Cormorant Island

Geography
- Location: Antarctica
- Coordinates: 64°48′S 63°58′W﻿ / ﻿64.800°S 63.967°W
- Archipelago: Palmer Archipelago

Administration
- Administered under the Antarctic Treaty System

Demographics
- Population: Uninhabited

= Cormorant Island =

Island of Antarctica

Cormorant Island is a 10 ha island lying in Bismarck Strait 1 km south of Anvers Island, 4 km east-south-east of Bonaparte Point, in the Palmer Archipelago of Antarctica. It lies some 5 km to the south-east of the United States' Palmer Station in Arthur Harbour on Anvers Island. It was shown on an Argentine government chart of 1954, but not named.
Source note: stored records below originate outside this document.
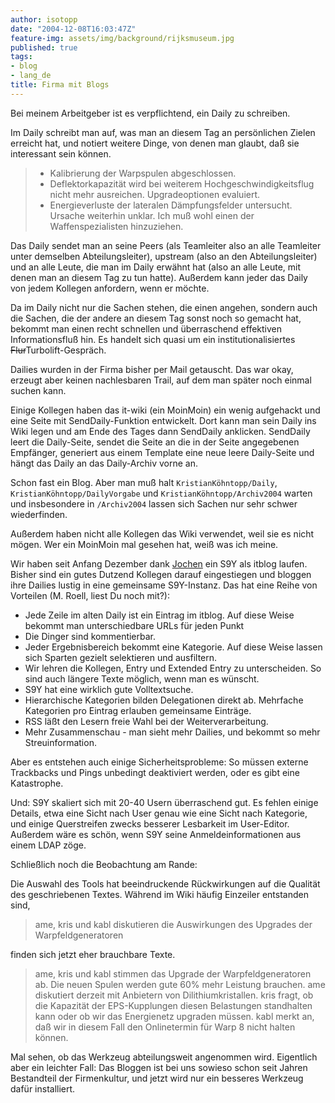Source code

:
 ```yaml
---
author: isotopp
date: "2004-12-08T16:03:47Z"
feature-img: assets/img/background/rijksmuseum.jpg
published: true
tags:
- blog
- lang_de
title: Firma mit Blogs
---
```

Bei meinem Arbeitgeber ist es verpflichtend, ein Daily zu schreiben.

Im Daily schreibt man auf, was man an diesem Tag an persönlichen Zielen erreicht hat, und notiert weitere Dinge, von denen man glaubt, daß sie interessant sein können. 

> - Kalibrierung der Warpspulen abgeschlossen.
> - Deflektorkapazität wird bei weiterem Hochgeschwindigkeitsflug nicht mehr ausreichen. Upgradeoptionen evaluiert.
> - Energieverluste der lateralen Dämpfungsfelder untersucht. Ursache weiterhin unklar. Ich muß wohl einen der Waffenspezialisten hinzuziehen.

Das Daily sendet man an seine Peers (als Teamleiter also an alle Teamleiter unter demselben Abteilungsleiter), upstream (also an den Abteilungsleiter) und an alle Leute, die man im Daily erwähnt hat (also an alle Leute, mit denen man an diesem Tag zu tun hatte). Außerdem kann jeder das Daily von jedem Kollegen anfordern, wenn er möchte.

Da im Daily nicht nur die Sachen stehen, die einen angehen, sondern auch die Sachen, die der andere an diesem Tag sonst noch so gemacht hat, bekommt man einen recht schnellen und überraschend effektiven Informationsfluß hin. Es handelt sich quasi um ein institutionalisiertes <strike>Flur</strike>Turbolift-Gespräch.

Dailies wurden in der Firma bisher per Mail getauscht. Das war okay, erzeugt aber keinen nachlesbaren Trail, auf dem man später noch einmal suchen kann.

Einige Kollegen haben das it-wiki (ein MoinMoin) ein wenig aufgehackt und eine Seite mit SendDaily-Funktion entwickelt. Dort kann man sein Daily ins Wiki legen und am Ende des Tages dann SendDaily anklicken. SendDaily leert die Daily-Seite, sendet die Seite an die in der Seite angegebenen Empfänger, generiert aus einem Template eine neue leere Daily-Seite und hängt das Daily an das Daily-Archiv vorne an.

Schon fast ein Blog. Aber man muß halt `KristianKöhntopp/Daily`, `KristianKöhntopp/DailyVorgabe` und `KristianKöhntopp/Archiv2004` warten und insbesondere in `/Archiv2004` lassen sich Sachen nur sehr schwer wiederfinden.

Außerdem haben nicht alle Kollegen das Wiki verwendet, weil sie es nicht mögen. Wer ein MoinMoin mal gesehen hat, weiß was ich meine.

Wir haben seit Anfang Dezember dank [Jochen](http://www.jochen-lillich.de/) ein S9Y als itblog laufen. Bisher sind ein gutes Dutzend Kollegen darauf eingestiegen und bloggen ihre Dailies lustig in eine gemeinsame S9Y-Instanz. Das hat eine Reihe von Vorteilen (M. Roell, liest Du noch mit?): 

- Jede Zeile im alten Daily ist ein Eintrag im itblog. Auf diese Weise bekommt man unterschiedbare URLs für jeden Punkt
- Die Dinger sind kommentierbar.
- Jeder Ergebnisbereich bekommt eine Kategorie. Auf diese Weise lassen sich Sparten gezielt selektieren und ausfiltern.
- Wir lehren die Kollegen, Entry und Extended Entry zu unterscheiden. So sind auch längere Texte möglich, wenn man es wünscht.
- S9Y hat eine wirklich gute Volltextsuche.
- Hierarchische Kategorien bilden Delegationen direkt ab. Mehrfache Kategorien pro Eintrag erlauben gemeinsame Einträge.
- RSS läßt den Lesern freie Wahl bei der Weiterverarbeitung.
- Mehr Zusammenschau - man sieht mehr Dailies, und bekommt so mehr Streuinformation.

Aber es entstehen auch einige Sicherheitsprobleme: So müssen externe Trackbacks und Pings unbedingt deaktiviert werden, oder es gibt eine Katastrophe. 

Und: S9Y skaliert sich mit 20-40 Usern überraschend gut. Es fehlen einige Details, etwa eine Sicht nach User genau wie eine Sicht nach Kategorie, und einige Querstreifen zwecks besserer Lesbarkeit im User-Editor. Außerdem wäre es schön, wenn S9Y seine Anmeldeinformationen aus einem LDAP zöge.

Schließlich noch die Beobachtung am Rande:

Die Auswahl des Tools hat beeindruckende Rückwirkungen auf die Qualität des geschriebenen Textes. Während im Wiki häufig Einzeiler entstanden sind,

> ame, kris und kabl diskutieren die Auswirkungen des Upgrades der Warpfeldgeneratoren

finden sich jetzt eher brauchbare Texte.

> ame, kris und kabl stimmen das Upgrade der Warpfeldgeneratoren ab. Die neuen Spulen werden gute 60% mehr Leistung brauchen. ame diskutiert derzeit mit Anbietern von Dilithiumkristallen. kris fragt, ob die Kapazität der EPS-Kupplungen diesen Belastungen standhalten kann oder ob wir das Energienetz upgraden müssen. kabl merkt an, daß wir in diesem Fall den Onlinetermin für Warp 8 nicht halten können.

Mal sehen, ob das Werkzeug abteilungsweit angenommen wird. Eigentlich aber ein leichter Fall: Das Bloggen ist bei uns sowieso schon seit Jahren Bestandteil der Firmenkultur, und jetzt wird nur ein besseres Werkzeug dafür installiert.
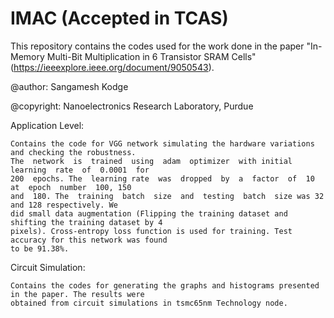 # IMAC (Accepted in TCAS)

This repository contains the codes used for the work done in the paper "In-Memory Multi-Bit Multiplication in 6 Transistor SRAM Cells" (https://ieeexplore.ieee.org/document/9050543). 

@author: Sangamesh Kodge

@copyright: Nanoelectronics Research Laboratory, Purdue

Application Level:

    Contains the code for VGG network simulating the hardware variations and checking the robustness. 
    The  network  is  trained  using  adam  optimizer  with initial  learning  rate  of  0.0001  for  
    200  epochs. The  learning rate  was  dropped  by  a  factor  of  10  at  epoch  number  100, 150  
    and  180. The  training  batch  size  and  testing  batch  size was 32 and 128 respectively. We 
    did small data augmentation (Flipping the training dataset and shifting the training dataset by 4 
    pixels). Cross-entropy loss function is used for training. Test accuracy for this network was found 
    to be 91.38%.

Circuit Simulation:

    Contains the codes for generating the graphs and histograms presented in the paper. The results were
    obtained from circuit simulations in tsmc65nm Technology node.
It was named by the United Kingdom Antarctic Place-names Committee (UK-APC) in 1958 because of the large number of cormorants (shags) seen there.

==Important Bird Area==
The island has been identified as an Important Bird Area (IBA) by BirdLife International because it supports a breeding colony of over 700 pairs of Antarctic shags, one of the largest such colonies in the Antarctic Peninsula region. Other birds nesting at the site include Adélie penguins and southern giant petrels. The IBA is defined by the border of a Restricted Zone, under the Management Plan for ASMA 7 - Southwest Anvers Island and Palmer Basin, which includes, as well as the island, the surrounding marine area up to 50 m from the shoreline.